*Job item*
Could you render every line of text in the entries below as a JSON list of strings, one string per line, with blank lines and the pictures left out?

*Study material*
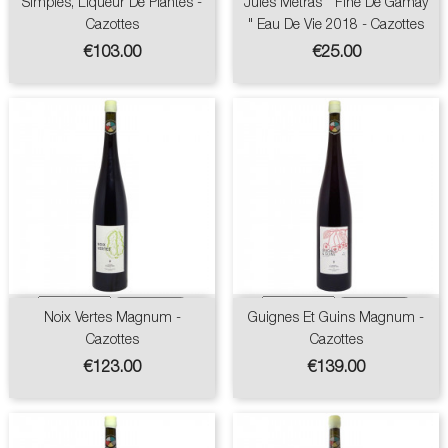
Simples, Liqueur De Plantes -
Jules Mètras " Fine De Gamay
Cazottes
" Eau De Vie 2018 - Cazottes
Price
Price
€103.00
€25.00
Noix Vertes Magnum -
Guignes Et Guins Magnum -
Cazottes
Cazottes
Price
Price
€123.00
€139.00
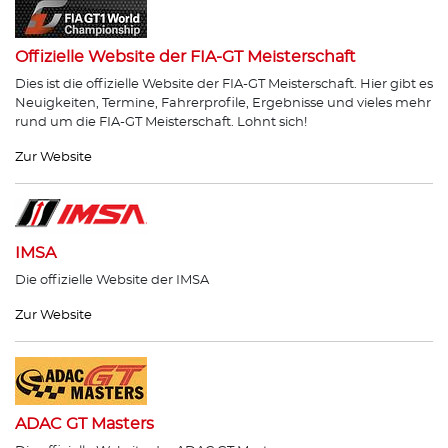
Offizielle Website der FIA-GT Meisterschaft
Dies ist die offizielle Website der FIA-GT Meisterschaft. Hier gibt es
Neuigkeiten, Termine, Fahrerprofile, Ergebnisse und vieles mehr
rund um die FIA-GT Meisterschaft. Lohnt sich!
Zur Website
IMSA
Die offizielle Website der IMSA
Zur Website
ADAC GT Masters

*Answer area*
[
  "Simples, Liqueur De Plantes -",
  "Jules Mètras \" Fine De Gamay",
  "Cazottes",
  "\" Eau De Vie 2018 - Cazottes",
  "Price",
  "Price",
  "€103.00",
  "€25.00",
  "Noix Vertes Magnum -",
  "Guignes Et Guins Magnum -",
  "Cazottes",
  "Cazottes",
  "Price",
  "Price",
  "€123.00",
  "€139.00",
  "Offizielle Website der FIA-GT Meisterschaft",
  "Dies ist die offizielle Website der FIA-GT Meisterschaft. Hier gibt es",
  "Neuigkeiten, Termine, Fahrerprofile, Ergebnisse und vieles mehr",
  "rund um die FIA-GT Meisterschaft. Lohnt sich!",
  "Zur Website",
  "IMSA",
  "Die offizielle Website der IMSA",
  "Zur Website",
  "ADAC GT Masters"
]